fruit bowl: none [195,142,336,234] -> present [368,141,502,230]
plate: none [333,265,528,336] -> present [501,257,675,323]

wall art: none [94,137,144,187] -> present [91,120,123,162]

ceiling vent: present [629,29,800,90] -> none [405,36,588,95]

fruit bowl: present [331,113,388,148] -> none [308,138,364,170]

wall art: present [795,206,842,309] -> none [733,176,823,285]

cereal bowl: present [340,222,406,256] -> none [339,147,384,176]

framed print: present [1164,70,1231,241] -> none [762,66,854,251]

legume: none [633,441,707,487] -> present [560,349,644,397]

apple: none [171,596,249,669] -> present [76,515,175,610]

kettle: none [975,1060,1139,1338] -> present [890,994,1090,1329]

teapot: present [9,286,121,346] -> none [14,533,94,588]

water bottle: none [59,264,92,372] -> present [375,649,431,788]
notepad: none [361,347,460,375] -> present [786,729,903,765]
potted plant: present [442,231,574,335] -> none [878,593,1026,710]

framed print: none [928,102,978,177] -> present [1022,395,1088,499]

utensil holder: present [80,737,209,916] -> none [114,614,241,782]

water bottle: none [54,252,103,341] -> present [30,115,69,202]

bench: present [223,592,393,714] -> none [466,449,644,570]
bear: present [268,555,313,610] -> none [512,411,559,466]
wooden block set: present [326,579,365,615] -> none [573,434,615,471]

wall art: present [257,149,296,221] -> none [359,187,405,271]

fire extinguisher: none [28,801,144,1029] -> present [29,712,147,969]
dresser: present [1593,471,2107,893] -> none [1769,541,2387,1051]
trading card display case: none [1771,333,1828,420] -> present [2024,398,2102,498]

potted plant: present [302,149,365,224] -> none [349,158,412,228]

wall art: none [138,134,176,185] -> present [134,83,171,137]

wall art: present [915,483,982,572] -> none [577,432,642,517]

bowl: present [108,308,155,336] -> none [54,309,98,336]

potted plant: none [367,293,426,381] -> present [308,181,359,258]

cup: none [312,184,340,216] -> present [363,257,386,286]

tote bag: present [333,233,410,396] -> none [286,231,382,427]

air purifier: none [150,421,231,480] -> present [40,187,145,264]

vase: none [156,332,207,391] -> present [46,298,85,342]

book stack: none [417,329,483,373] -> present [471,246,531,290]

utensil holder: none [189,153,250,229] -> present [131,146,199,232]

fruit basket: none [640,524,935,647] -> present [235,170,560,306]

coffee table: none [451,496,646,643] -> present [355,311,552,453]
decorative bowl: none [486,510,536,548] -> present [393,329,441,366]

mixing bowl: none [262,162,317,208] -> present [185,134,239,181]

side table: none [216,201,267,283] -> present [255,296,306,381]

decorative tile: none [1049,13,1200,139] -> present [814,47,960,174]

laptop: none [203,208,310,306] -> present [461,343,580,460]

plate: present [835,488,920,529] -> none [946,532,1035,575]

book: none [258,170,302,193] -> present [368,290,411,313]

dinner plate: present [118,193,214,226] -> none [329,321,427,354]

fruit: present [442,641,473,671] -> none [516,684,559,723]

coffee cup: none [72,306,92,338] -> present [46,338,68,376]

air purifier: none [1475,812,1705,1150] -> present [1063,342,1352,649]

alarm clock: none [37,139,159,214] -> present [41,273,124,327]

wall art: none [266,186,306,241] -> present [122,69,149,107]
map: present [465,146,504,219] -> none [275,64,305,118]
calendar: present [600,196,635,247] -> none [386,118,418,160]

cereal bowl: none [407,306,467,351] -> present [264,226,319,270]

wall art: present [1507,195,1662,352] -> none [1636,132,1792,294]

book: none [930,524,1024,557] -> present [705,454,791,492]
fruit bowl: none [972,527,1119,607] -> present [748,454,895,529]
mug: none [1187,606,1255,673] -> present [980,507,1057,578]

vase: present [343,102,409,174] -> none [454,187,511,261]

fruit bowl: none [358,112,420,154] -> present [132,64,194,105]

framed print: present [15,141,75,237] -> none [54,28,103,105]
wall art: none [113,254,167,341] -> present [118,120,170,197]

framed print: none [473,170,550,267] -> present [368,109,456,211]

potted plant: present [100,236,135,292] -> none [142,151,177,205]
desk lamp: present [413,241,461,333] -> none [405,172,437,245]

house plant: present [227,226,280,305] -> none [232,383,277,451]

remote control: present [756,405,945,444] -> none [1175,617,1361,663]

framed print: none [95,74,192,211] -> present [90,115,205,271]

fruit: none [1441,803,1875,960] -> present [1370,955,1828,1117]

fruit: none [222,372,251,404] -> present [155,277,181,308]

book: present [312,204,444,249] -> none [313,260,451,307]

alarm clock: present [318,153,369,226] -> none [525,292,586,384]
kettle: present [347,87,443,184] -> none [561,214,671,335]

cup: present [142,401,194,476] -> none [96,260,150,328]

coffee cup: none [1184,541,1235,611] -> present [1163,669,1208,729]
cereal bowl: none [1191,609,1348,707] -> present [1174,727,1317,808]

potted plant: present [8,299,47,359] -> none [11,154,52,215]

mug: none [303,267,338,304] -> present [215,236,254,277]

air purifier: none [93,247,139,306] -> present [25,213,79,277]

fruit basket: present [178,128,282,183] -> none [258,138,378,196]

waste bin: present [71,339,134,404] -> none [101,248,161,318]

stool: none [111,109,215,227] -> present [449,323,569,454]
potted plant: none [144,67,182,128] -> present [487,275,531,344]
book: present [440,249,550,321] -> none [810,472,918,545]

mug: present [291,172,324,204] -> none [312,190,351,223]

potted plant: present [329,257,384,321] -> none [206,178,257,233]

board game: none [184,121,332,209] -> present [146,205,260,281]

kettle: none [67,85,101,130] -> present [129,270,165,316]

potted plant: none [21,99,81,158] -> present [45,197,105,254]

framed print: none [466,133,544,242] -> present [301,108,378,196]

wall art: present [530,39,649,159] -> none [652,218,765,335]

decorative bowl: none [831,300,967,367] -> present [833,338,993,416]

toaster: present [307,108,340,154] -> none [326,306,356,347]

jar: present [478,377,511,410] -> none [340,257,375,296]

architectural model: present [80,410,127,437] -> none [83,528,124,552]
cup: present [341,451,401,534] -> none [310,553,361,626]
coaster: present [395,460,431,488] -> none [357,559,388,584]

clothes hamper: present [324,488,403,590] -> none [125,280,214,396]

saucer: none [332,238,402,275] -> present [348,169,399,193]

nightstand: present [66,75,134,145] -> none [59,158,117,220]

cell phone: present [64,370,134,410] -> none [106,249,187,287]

▶ **Written task**: The response should reproduce every entry above exactly.

▶ **Output for this task**:
fruit bowl: none [195,142,336,234] -> present [368,141,502,230]
plate: none [333,265,528,336] -> present [501,257,675,323]

wall art: none [94,137,144,187] -> present [91,120,123,162]

ceiling vent: present [629,29,800,90] -> none [405,36,588,95]

fruit bowl: present [331,113,388,148] -> none [308,138,364,170]

wall art: present [795,206,842,309] -> none [733,176,823,285]

cereal bowl: present [340,222,406,256] -> none [339,147,384,176]

framed print: present [1164,70,1231,241] -> none [762,66,854,251]

legume: none [633,441,707,487] -> present [560,349,644,397]

apple: none [171,596,249,669] -> present [76,515,175,610]

kettle: none [975,1060,1139,1338] -> present [890,994,1090,1329]

teapot: present [9,286,121,346] -> none [14,533,94,588]

water bottle: none [59,264,92,372] -> present [375,649,431,788]
notepad: none [361,347,460,375] -> present [786,729,903,765]
potted plant: present [442,231,574,335] -> none [878,593,1026,710]

framed print: none [928,102,978,177] -> present [1022,395,1088,499]

utensil holder: present [80,737,209,916] -> none [114,614,241,782]

water bottle: none [54,252,103,341] -> present [30,115,69,202]

bench: present [223,592,393,714] -> none [466,449,644,570]
bear: present [268,555,313,610] -> none [512,411,559,466]
wooden block set: present [326,579,365,615] -> none [573,434,615,471]

wall art: present [257,149,296,221] -> none [359,187,405,271]

fire extinguisher: none [28,801,144,1029] -> present [29,712,147,969]
dresser: present [1593,471,2107,893] -> none [1769,541,2387,1051]
trading card display case: none [1771,333,1828,420] -> present [2024,398,2102,498]

potted plant: present [302,149,365,224] -> none [349,158,412,228]

wall art: none [138,134,176,185] -> present [134,83,171,137]

wall art: present [915,483,982,572] -> none [577,432,642,517]

bowl: present [108,308,155,336] -> none [54,309,98,336]

potted plant: none [367,293,426,381] -> present [308,181,359,258]

cup: none [312,184,340,216] -> present [363,257,386,286]

tote bag: present [333,233,410,396] -> none [286,231,382,427]

air purifier: none [150,421,231,480] -> present [40,187,145,264]

vase: none [156,332,207,391] -> present [46,298,85,342]

book stack: none [417,329,483,373] -> present [471,246,531,290]

utensil holder: none [189,153,250,229] -> present [131,146,199,232]

fruit basket: none [640,524,935,647] -> present [235,170,560,306]

coffee table: none [451,496,646,643] -> present [355,311,552,453]
decorative bowl: none [486,510,536,548] -> present [393,329,441,366]

mixing bowl: none [262,162,317,208] -> present [185,134,239,181]

side table: none [216,201,267,283] -> present [255,296,306,381]

decorative tile: none [1049,13,1200,139] -> present [814,47,960,174]

laptop: none [203,208,310,306] -> present [461,343,580,460]

plate: present [835,488,920,529] -> none [946,532,1035,575]

book: none [258,170,302,193] -> present [368,290,411,313]

dinner plate: present [118,193,214,226] -> none [329,321,427,354]

fruit: present [442,641,473,671] -> none [516,684,559,723]

coffee cup: none [72,306,92,338] -> present [46,338,68,376]

air purifier: none [1475,812,1705,1150] -> present [1063,342,1352,649]

alarm clock: none [37,139,159,214] -> present [41,273,124,327]

wall art: none [266,186,306,241] -> present [122,69,149,107]
map: present [465,146,504,219] -> none [275,64,305,118]
calendar: present [600,196,635,247] -> none [386,118,418,160]

cereal bowl: none [407,306,467,351] -> present [264,226,319,270]

wall art: present [1507,195,1662,352] -> none [1636,132,1792,294]

book: none [930,524,1024,557] -> present [705,454,791,492]
fruit bowl: none [972,527,1119,607] -> present [748,454,895,529]
mug: none [1187,606,1255,673] -> present [980,507,1057,578]

vase: present [343,102,409,174] -> none [454,187,511,261]

fruit bowl: none [358,112,420,154] -> present [132,64,194,105]

framed print: present [15,141,75,237] -> none [54,28,103,105]
wall art: none [113,254,167,341] -> present [118,120,170,197]

framed print: none [473,170,550,267] -> present [368,109,456,211]

potted plant: present [100,236,135,292] -> none [142,151,177,205]
desk lamp: present [413,241,461,333] -> none [405,172,437,245]

house plant: present [227,226,280,305] -> none [232,383,277,451]

remote control: present [756,405,945,444] -> none [1175,617,1361,663]

framed print: none [95,74,192,211] -> present [90,115,205,271]

fruit: none [1441,803,1875,960] -> present [1370,955,1828,1117]

fruit: none [222,372,251,404] -> present [155,277,181,308]

book: present [312,204,444,249] -> none [313,260,451,307]

alarm clock: present [318,153,369,226] -> none [525,292,586,384]
kettle: present [347,87,443,184] -> none [561,214,671,335]

cup: present [142,401,194,476] -> none [96,260,150,328]

coffee cup: none [1184,541,1235,611] -> present [1163,669,1208,729]
cereal bowl: none [1191,609,1348,707] -> present [1174,727,1317,808]

potted plant: present [8,299,47,359] -> none [11,154,52,215]

mug: none [303,267,338,304] -> present [215,236,254,277]

air purifier: none [93,247,139,306] -> present [25,213,79,277]

fruit basket: present [178,128,282,183] -> none [258,138,378,196]

waste bin: present [71,339,134,404] -> none [101,248,161,318]

stool: none [111,109,215,227] -> present [449,323,569,454]
potted plant: none [144,67,182,128] -> present [487,275,531,344]
book: present [440,249,550,321] -> none [810,472,918,545]

mug: present [291,172,324,204] -> none [312,190,351,223]

potted plant: present [329,257,384,321] -> none [206,178,257,233]

board game: none [184,121,332,209] -> present [146,205,260,281]

kettle: none [67,85,101,130] -> present [129,270,165,316]

potted plant: none [21,99,81,158] -> present [45,197,105,254]

framed print: none [466,133,544,242] -> present [301,108,378,196]

wall art: present [530,39,649,159] -> none [652,218,765,335]

decorative bowl: none [831,300,967,367] -> present [833,338,993,416]

toaster: present [307,108,340,154] -> none [326,306,356,347]

jar: present [478,377,511,410] -> none [340,257,375,296]

architectural model: present [80,410,127,437] -> none [83,528,124,552]
cup: present [341,451,401,534] -> none [310,553,361,626]
coaster: present [395,460,431,488] -> none [357,559,388,584]

clothes hamper: present [324,488,403,590] -> none [125,280,214,396]

saucer: none [332,238,402,275] -> present [348,169,399,193]

nightstand: present [66,75,134,145] -> none [59,158,117,220]

cell phone: present [64,370,134,410] -> none [106,249,187,287]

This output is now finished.